The symbolism is there for the taking, but the picture doesn’t draw undue attention to it. What distinguishes “Ixcanul” — which first screened at the 2015 Berlin Film Festival, where it won the Alfred Bauer Prize for “opening new perspectives” — is that its evocation of this far-flung culture never softens into an uncritical embrace. Bustamante has made a film that sits astride the age-old clash of tradition and modernity, and casts a harshly appraising glance in either direction.

It is scornful of the opportunistic Ignacios of the world, but also of the willful ignorance and patriarchal thinking that hold sway even within Maria’s family.

Yet even as it moves from tender ethnographic portraiture into a realm of hushed, intimate tragedy, “Ixcanul” quivers with a fierce if understated feminine energy.
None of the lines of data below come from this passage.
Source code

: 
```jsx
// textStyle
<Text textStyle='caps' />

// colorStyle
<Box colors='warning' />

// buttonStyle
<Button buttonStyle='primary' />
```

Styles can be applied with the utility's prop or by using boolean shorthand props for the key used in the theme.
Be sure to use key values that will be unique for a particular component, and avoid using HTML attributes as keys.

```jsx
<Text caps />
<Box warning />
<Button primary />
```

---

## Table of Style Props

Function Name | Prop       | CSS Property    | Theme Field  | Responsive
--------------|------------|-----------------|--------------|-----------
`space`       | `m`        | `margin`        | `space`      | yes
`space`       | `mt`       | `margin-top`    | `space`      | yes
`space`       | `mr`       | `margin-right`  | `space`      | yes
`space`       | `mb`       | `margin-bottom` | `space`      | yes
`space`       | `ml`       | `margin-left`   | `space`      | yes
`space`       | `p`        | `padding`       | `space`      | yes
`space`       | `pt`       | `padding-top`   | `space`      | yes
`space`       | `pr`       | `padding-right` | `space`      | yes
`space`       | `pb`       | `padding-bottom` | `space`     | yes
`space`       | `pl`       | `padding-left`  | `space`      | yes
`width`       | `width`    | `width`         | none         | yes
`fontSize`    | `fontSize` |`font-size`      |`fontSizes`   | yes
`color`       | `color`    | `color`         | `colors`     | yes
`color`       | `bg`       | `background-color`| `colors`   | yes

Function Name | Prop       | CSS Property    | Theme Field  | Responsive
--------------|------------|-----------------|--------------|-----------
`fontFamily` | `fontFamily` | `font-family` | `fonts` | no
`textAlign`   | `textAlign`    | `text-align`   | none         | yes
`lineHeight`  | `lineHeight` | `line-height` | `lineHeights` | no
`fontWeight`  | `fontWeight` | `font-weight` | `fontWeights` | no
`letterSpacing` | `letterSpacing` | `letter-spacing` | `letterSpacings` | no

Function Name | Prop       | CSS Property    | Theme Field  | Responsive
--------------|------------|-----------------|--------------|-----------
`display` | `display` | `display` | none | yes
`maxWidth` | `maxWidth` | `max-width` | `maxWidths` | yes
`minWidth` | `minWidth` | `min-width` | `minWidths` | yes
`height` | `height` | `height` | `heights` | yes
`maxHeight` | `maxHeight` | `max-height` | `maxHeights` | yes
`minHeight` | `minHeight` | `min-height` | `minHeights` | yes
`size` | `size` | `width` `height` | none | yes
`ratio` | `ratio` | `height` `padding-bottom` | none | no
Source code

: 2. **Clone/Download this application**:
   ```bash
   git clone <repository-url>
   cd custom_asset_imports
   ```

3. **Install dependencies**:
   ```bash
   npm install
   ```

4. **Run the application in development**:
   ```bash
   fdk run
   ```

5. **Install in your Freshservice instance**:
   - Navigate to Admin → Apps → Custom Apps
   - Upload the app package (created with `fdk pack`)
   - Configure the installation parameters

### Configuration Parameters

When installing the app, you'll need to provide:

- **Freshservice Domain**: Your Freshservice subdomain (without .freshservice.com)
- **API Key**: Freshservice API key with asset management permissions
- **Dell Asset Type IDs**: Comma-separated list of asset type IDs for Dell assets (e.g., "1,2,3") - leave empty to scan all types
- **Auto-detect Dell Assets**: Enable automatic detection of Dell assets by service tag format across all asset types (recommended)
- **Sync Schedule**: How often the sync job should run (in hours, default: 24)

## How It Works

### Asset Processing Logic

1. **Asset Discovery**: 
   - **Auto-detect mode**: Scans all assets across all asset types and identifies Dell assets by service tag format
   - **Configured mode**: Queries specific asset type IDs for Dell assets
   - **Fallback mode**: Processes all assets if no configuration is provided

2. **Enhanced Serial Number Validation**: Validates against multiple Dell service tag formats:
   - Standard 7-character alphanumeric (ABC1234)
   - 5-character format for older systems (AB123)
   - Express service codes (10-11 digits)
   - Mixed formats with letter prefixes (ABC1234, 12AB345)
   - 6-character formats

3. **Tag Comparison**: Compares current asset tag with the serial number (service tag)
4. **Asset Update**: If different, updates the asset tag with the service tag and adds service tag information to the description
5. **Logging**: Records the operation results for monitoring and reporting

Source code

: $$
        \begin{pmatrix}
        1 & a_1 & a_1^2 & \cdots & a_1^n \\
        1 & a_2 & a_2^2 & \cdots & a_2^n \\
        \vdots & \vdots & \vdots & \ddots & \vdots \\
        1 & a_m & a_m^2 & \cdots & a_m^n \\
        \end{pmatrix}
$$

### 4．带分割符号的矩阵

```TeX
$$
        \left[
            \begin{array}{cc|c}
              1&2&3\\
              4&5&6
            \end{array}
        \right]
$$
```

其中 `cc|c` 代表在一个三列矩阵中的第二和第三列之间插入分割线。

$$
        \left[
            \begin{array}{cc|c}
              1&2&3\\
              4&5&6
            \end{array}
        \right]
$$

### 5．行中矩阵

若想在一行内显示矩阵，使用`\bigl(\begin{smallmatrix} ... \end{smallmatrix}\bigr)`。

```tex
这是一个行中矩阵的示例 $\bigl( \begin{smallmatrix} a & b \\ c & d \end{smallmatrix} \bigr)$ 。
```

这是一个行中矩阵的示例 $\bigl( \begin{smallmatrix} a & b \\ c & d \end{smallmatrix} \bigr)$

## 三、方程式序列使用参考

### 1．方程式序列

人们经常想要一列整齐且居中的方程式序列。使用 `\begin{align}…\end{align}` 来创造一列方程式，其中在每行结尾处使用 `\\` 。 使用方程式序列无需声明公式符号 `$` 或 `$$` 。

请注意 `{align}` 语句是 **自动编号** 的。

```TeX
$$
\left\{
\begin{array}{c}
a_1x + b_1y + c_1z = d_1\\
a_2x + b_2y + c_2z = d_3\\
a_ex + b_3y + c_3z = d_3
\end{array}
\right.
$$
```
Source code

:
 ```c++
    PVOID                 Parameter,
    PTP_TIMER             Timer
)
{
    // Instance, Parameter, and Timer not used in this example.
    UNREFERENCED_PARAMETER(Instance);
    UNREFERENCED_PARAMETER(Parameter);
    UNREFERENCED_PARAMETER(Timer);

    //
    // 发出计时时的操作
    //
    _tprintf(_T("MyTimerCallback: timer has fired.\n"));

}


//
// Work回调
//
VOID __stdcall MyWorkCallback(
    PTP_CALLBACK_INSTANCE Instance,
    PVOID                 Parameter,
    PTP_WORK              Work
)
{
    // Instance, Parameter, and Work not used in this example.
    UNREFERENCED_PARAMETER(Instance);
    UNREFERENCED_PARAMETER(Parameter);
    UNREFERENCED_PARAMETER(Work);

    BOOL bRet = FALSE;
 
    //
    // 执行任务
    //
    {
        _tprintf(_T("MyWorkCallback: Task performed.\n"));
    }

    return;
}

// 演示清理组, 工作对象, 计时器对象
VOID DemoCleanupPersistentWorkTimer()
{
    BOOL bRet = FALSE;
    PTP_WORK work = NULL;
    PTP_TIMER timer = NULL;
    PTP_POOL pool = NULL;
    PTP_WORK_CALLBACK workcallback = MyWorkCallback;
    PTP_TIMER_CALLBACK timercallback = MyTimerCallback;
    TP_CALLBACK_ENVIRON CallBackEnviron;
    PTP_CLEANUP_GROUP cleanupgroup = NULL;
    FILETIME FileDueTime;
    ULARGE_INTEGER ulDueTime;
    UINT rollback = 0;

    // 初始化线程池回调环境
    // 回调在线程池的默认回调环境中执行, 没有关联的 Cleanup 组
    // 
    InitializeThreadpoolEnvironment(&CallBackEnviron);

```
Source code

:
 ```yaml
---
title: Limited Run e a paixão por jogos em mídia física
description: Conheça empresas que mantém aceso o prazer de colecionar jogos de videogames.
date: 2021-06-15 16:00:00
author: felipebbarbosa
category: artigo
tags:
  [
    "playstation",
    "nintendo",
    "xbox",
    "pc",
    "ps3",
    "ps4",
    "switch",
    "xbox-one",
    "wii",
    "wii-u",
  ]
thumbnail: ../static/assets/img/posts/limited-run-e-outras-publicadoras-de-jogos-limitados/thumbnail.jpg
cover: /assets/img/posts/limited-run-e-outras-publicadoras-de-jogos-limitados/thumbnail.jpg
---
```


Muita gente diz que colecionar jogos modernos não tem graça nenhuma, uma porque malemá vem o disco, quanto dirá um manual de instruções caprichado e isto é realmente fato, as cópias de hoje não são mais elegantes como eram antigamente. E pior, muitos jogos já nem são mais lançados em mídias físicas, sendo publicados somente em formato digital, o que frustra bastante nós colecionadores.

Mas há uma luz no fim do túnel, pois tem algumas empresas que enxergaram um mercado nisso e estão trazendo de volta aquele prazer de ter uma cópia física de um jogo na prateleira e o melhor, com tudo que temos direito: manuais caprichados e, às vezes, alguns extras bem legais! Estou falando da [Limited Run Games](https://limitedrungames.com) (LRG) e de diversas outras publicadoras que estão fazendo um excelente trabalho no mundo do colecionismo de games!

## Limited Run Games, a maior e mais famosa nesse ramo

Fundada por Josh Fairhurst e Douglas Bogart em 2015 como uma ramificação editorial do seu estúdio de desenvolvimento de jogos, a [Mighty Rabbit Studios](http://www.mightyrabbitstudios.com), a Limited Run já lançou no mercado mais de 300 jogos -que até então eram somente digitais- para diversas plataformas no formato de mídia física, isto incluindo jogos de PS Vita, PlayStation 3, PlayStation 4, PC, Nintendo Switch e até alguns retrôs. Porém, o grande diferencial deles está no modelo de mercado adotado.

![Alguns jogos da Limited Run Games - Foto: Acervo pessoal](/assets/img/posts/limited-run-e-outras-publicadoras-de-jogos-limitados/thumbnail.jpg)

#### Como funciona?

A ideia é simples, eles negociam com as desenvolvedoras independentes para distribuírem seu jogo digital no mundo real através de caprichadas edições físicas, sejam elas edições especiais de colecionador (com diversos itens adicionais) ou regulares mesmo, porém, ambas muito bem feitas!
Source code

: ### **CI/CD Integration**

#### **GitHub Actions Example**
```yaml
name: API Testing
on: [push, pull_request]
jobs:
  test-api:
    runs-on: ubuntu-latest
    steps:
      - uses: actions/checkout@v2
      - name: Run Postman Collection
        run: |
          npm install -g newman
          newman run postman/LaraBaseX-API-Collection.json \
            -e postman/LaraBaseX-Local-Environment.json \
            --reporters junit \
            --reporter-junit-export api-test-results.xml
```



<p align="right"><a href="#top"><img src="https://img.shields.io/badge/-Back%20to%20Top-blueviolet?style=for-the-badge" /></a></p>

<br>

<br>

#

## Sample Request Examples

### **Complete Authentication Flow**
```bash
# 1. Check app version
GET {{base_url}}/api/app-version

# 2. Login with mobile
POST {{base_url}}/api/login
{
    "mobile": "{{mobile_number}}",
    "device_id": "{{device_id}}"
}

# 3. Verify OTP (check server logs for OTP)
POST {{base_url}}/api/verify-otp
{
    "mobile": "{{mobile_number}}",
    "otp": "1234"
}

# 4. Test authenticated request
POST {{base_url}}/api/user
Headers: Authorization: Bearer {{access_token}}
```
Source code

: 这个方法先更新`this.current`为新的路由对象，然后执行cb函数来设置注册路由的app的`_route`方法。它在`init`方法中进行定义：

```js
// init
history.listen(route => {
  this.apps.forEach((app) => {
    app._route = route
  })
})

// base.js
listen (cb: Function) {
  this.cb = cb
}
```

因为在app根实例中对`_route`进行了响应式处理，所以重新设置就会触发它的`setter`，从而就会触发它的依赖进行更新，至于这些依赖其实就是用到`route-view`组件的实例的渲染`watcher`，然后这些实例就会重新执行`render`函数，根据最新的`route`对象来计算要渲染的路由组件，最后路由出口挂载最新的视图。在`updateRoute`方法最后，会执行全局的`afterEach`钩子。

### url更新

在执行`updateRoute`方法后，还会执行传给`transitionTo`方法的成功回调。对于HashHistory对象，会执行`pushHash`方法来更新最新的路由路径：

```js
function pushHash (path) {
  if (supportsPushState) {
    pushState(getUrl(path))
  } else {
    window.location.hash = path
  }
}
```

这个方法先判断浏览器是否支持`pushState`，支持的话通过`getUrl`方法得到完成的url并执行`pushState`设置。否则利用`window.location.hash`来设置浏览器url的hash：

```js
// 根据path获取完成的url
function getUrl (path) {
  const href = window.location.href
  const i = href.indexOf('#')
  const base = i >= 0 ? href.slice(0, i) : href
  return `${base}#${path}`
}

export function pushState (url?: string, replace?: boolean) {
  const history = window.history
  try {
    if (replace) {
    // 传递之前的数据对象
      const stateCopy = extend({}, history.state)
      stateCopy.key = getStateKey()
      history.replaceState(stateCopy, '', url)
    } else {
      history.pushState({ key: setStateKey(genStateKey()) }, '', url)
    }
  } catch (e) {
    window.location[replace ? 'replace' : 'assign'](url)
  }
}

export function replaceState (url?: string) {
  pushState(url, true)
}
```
You can feel it in the women’s honest, matter-of-fact acknowledgments of desire (notably, every sexual encounter in the picture is initiated by a female). And the movie’s true hero is arguably not Maria but Juana, wonderfully played by Telon as a pillar of big-hearted resilience even as she acknowledges the limitations of her knowledge.

In the story’s most devastating moment, Juana cradles her daughter in her arms in the back of a moving truck, weeping as they race toward an uncertain future. And in a radical formal gesture, the once-stationary camera begins to rumble and shake beside them, as if the mountain of the title were suddenly, if only for a moment, erupting to life.


Rated: not rated. Starring: María Mercedes Coroy, María Telón and Manuel Antún. Director: Jayro Bustamante. Running time: 93 minutes. Theater: Flicks.